Nutrition for Menopause
Written By MissFIT BeckyHow could I forget?
Afterall, she did often stick her head in the freezer. I think she would have completely shut the door if she could have.
And if she wasn’t clawing for the freezer, she was running full speed for the front door, pieces of clothing being ripped from her body. I think she would have sat around in her undies if it wasn’t totally indecent.
She needed to cool down from a “hot flash” and I needed to run and hide praying that the neighbors wouldn’t see her standing half naked on our front porch in the dead of winter.
I believe that’s about the time my dad started saying things like, “Hey, I’m not the one related to her.”
I used to think my mother’s menopausal years traumatized the family, and maybe the did a little, but after growing up a bit and realizing that my mom’s experience wasn’t unusual (Mayo Clinic estimates 3 out of 4 menopausal women experience hot flashes) I now realize it must have really been awful for her.
Sorry, Mom. I wish I was, then, where I am now in my education on nutrition…maybe I could have helped you out a bit.
So, here’s to the ladies enduring menopause now, or in the future (this is the part where my husband would take full advantage of reminding me that this is closer than I think).

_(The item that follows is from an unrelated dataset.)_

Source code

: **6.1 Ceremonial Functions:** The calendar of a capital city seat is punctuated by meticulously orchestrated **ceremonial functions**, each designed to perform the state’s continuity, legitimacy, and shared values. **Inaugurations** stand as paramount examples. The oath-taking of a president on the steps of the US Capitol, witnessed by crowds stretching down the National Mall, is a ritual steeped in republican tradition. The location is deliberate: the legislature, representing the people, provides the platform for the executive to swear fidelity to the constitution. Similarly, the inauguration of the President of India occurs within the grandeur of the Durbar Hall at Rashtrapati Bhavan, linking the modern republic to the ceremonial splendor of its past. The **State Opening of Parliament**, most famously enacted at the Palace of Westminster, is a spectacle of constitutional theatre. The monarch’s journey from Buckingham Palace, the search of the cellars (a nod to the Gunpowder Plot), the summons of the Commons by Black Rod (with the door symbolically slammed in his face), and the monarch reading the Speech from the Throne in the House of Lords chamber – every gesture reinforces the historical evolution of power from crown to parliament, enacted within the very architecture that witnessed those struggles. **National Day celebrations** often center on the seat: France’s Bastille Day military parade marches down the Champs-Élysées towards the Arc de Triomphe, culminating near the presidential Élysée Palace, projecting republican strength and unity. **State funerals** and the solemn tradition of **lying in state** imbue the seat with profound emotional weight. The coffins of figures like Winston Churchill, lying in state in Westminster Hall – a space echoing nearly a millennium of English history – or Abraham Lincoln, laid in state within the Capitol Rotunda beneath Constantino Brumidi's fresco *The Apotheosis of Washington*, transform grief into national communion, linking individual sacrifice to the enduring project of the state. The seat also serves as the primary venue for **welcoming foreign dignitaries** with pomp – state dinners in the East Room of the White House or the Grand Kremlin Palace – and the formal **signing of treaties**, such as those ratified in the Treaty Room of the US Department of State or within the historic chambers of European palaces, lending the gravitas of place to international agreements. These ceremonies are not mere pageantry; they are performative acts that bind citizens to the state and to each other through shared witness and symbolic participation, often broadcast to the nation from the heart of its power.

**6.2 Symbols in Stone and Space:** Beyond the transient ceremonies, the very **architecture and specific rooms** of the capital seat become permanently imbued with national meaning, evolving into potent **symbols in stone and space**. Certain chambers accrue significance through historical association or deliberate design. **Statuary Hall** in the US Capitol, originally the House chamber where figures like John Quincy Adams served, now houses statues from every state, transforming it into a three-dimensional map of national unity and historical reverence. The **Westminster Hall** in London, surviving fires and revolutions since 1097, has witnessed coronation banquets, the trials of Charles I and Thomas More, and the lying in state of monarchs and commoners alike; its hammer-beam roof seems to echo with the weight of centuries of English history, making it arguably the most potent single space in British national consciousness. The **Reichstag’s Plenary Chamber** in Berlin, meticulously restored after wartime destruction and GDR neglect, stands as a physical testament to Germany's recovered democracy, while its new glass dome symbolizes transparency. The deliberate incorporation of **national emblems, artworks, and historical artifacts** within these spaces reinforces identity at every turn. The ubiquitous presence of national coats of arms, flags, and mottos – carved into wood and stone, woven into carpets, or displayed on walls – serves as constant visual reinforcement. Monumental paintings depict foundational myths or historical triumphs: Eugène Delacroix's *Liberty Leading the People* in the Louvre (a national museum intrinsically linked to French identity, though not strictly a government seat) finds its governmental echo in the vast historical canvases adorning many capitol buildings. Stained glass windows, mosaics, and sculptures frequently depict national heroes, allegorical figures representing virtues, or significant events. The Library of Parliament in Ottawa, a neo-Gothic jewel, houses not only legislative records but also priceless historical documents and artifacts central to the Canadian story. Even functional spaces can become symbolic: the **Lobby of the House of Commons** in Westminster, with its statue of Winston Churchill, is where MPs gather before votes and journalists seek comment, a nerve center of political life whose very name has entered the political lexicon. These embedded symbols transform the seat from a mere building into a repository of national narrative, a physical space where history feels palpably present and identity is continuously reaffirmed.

First off, a healthy, balanced diet is always a good start. I’ve written a lot on what this entails already. Feel free to browse through our MissFIT Food News category.
Next up, there are certain foods known to trigger hot flashes:
- caffeine
- spicy food
- alcohol
- excess sugar, especially processed
If you’re willing to chance it, I suppose that’s your choice, otherwise, spare your neighbors the free show and steer clear of the above-mentioned foods. I’m hoping this research changes by the time I reach this time in my life. I love my cup of caffeinated coffee in the morning and a glass of my hubby’s home-brews at night- I’d rather not think of having to give it up!
So, what’s the deal with soy?
There is a lot of mixed research on whether soy actually helps to reduce hot flashes. Some research shows that women who live in areas (like Asia) where more soy is consumed in their diets do have reduced incidences of hot flashes. I say if you’re looking to try something because you (or your family) are getting desperate for some relief, try soy in the form of whole foods rather than supplementation. Cook with tofu, soy nuts or edamame. There are some yummy soy drinks available too. Either way, those are healthy foods to include in your diet and they may help with the hot flashes.
So, what’s the deal with fiber?
Like soy, fiber is healthy either way. But, again, may help to reduce hot flashes. In general, fiber is heart healthy and helps keep things regular in the digestive arena. Fruits and veggies are high in fiber as well as whole grains. Be sure to look for 100% whole wheat/whole grain.
So, what’s the deal with calcium, magnesium and vitamin E?
Some studies have also shown these vitamins and minerals to offer relief to hot flashes and other menopausal symptoms. Try some leafy green veggies, nuts and a variety of beans to get these goodies in your diet. These nutrients help to keep your bones strong, mood steady and sleep regular…all good things, yes?
So, what’s the deal with flax seed and omega-3′s?
There is some fairly recent research out there supporting flax seed and reducing hot flashes. I am a lover of ground flax seed and recommend it whether you’re menopausal or not! Be sure to buy the ground stuff and sprinkle away (pancakes, oatmeal, smoothies, pasta, soup). You could also buy flax seed oil…and use it, of course. Omega-3′s, like flax, help to reduce inflammation in the body, ultimately helping to prevent disease. So, as the hormones change during menopause risk for heart disease does increase, so load up on the heart healthy foods regularly!
Lastly, eating regular meals as well as keeping hydrated can also play important role in preventing/reducing hot flashes. And, please, let’s not forget regular exercise, resistance training and deep breaths!